When I was in school I had a pretty good circle of friends and I loved going to school until I reached the age of 14/15, that was when it went downhill for me. I started making wrong choices becoming friends with the wrong people and just getting into trouble.

I started to get bullied around 14/15 and it was the worst time of my life, I ended up dropping out of school and not going back when I was 16. It was never physical bullying but the verbal bullying hurt more. I would go home most days from school and just sit in my bedroom and cry until I couldn't anymore.

The bullying wasn't just about my appearance or how I dressed, it was general name calling. I was once followed home by a bunch of girls and then threatened to beat me up after school, I would lock my door when I got home every day in case someone could get in.

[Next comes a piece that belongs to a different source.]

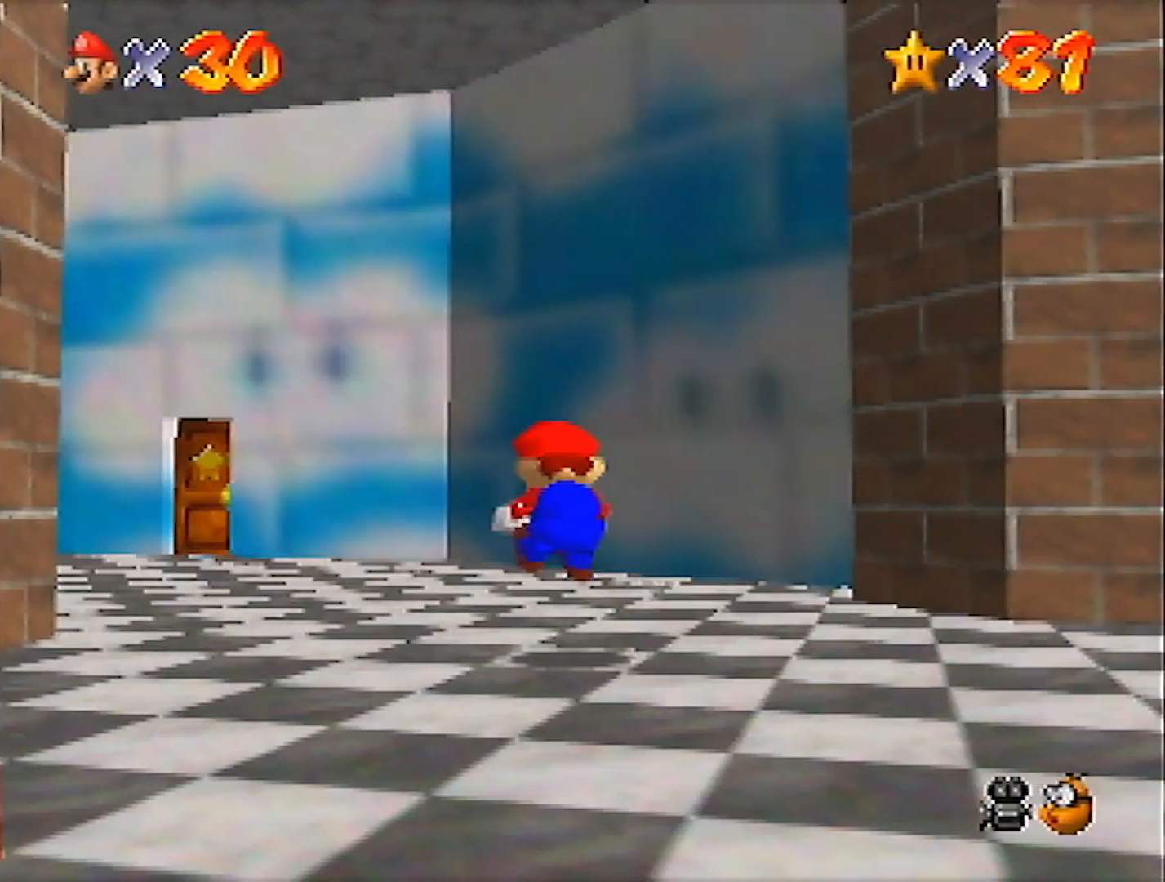
{"buttons": [], "left_stick": "up-left", "events": [[267, "B", "down"], [367, "B", "up"]]}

People think that bullying is just something all kids go through and that it makes people stronger. In fact, it causes more of an adverse affect on their lives later on. In my case, I have depression and self-hate towards the way I look.

I wake up every morning hating the way I look because I have the image in my head that everyone is judging me when I walk down the street. I know that they aren't but because of what I have been called in the past it has affected me.

Insecurities rule my life, I hate the way I look, I look through social media and magazines and see all these beautiful girls and think where did I go wrong, why can't I look like that. I wish I had more confidence in myself.

Bullies need to realize what they do to people, not just in the present but in the future.